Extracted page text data
*** Block opens ***

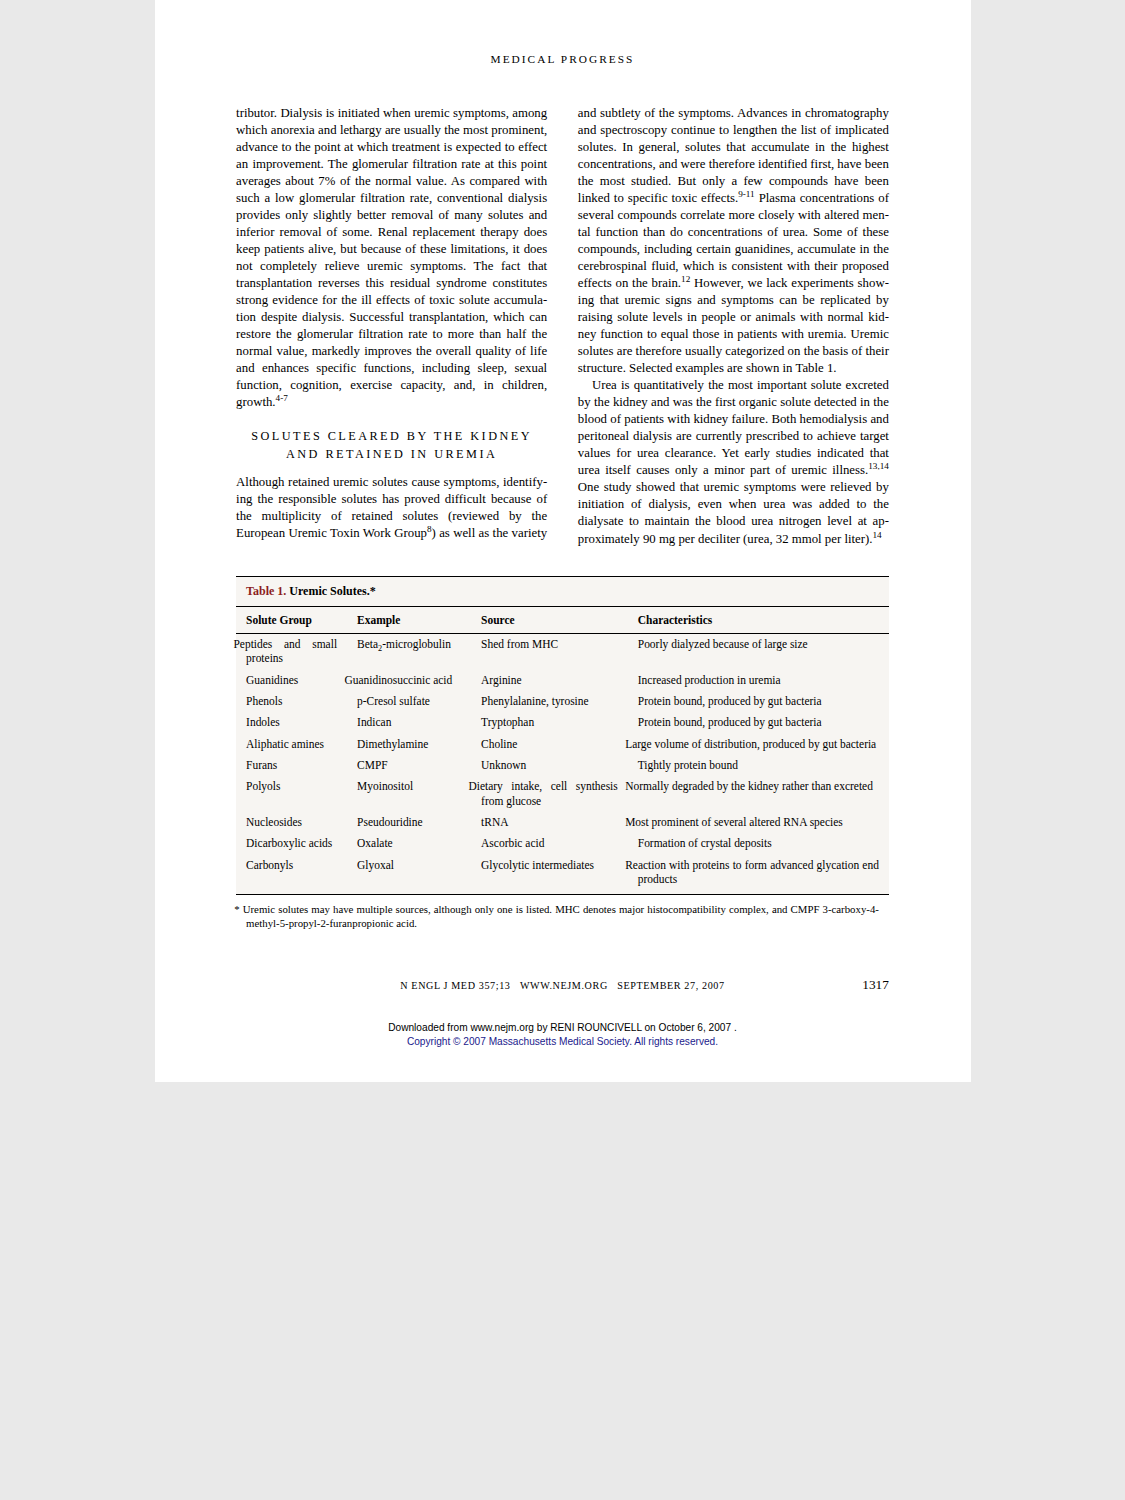Medical Progress
tributor. Dialysis is initiated when uremic symptoms, among which anorexia and lethargy are usually the most prominent, advance to the point at which treatment is expected to effect an improvement. The glomerular filtration rate at this point averages about 7% of the normal value. As compared with such a low glomerular filtration rate, conventional dialysis provides only slightly better removal of many solutes and inferior removal of some. Renal replacement therapy does keep patients alive, but because of these limitations, it does not completely relieve uremic symptoms. The fact that transplantation reverses this residual syndrome constitutes strong evidence for the ill effects of toxic solute accumulation despite dialysis. Successful transplantation, which can restore the glomerular filtration rate to more than half the normal value, markedly improves the overall quality of life and enhances specific functions, including sleep, sexual function, cognition, exercise capacity, and, in children, growth.4-7
Solutes Cleared by the Kidney
and Retained in Uremia
Although retained uremic solutes cause symptoms, identifying the responsible solutes has proved difficult because of the multiplicity of retained solutes (reviewed by the European Uremic Toxin Work Group8) as well as the variety and subtlety of the symptoms. Advances in chromatography and spectroscopy continue to lengthen the list of implicated solutes. In general, solutes that accumulate in the highest concentrations, and were therefore identified first, have been the most studied. But only a few compounds have been linked to specific toxic effects.9-11 Plasma concentrations of several compounds correlate more closely with altered mental function than do concentrations of urea. Some of these compounds, including certain guanidines, accumulate in the cerebrospinal fluid, which is consistent with their proposed effects on the brain.12 However, we lack experiments showing that uremic signs and symptoms can be replicated by raising solute levels in people or animals with normal kidney function to equal those in patients with uremia. Uremic solutes are therefore usually categorized on the basis of their structure. Selected examples are shown in Table 1.
Urea is quantitatively the most important solute excreted by the kidney and was the first organic solute detected in the blood of patients with kidney failure. Both hemodialysis and peritoneal dialysis are currently prescribed to achieve target values for urea clearance. Yet early studies indicated that urea itself causes only a minor part of uremic illness.13,14 One study showed that uremic symptoms were relieved by initiation of dialysis, even when urea was added to the dialysate to maintain the blood urea nitrogen level at approximately 90 mg per deciliter (urea, 32 mmol per liter).14
Table 1. Uremic Solutes.*
| Solute Group | Example | Source | Characteristics |
| --- | --- | --- | --- |
| Peptides and small proteins | Beta 2 -microglobulin | Shed from MHC | Poorly dialyzed because of large size |
| Guanidines | Guanidinosuccinic acid | Arginine | Increased production in uremia |
| Phenols | p-Cresol sulfate | Phenylalanine, tyrosine | Protein bound, produced by gut bacteria |
| Indoles | Indican | Tryptophan | Protein bound, produced by gut bacteria |
| Aliphatic amines | Dimethylamine | Choline | Large volume of distribution, produced by gut bacteria |
| Furans | CMPF | Unknown | Tightly protein bound |
| Polyols | Myoinositol | Dietary intake, cell synthesis from glucose | Normally degraded by the kidney rather than excreted |
| Nucleosides | Pseudouridine | tRNA | Most prominent of several altered RNA species |
| Dicarboxylic acids | Oxalate | Ascorbic acid | Formation of crystal deposits |
| Carbonyls | Glyoxal | Glycolytic intermediates | Reaction with proteins to form advanced glycation end products |
| * Uremic solutes may have multiple sources, although only one is listed. MHC denotes major histocompatibility complex, and CMPF 3-carboxy-4-methyl-5-propyl-2-furanpropionic acid. |
n engl j med 357;13 www.nejm.org september 27, 2007
1317
Downloaded from www.nejm.org by RENI ROUNCIVELL on October 6, 2007 .
Copyright © 2007 Massachusetts Medical Society. All rights reserved.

*** Block closes ***

TASK
Look through the data and show every line containing "produced".

THE ANSWER
| Phenols | p-Cresol sulfate | Phenylalanine, tyrosine | Protein bound, produced by gut bacteria |
| Indoles | Indican | Tryptophan | Protein bound, produced by gut bacteria |
| Aliphatic amines | Dimethylamine | Choline | Large volume of distribution, produced by gut bacteria |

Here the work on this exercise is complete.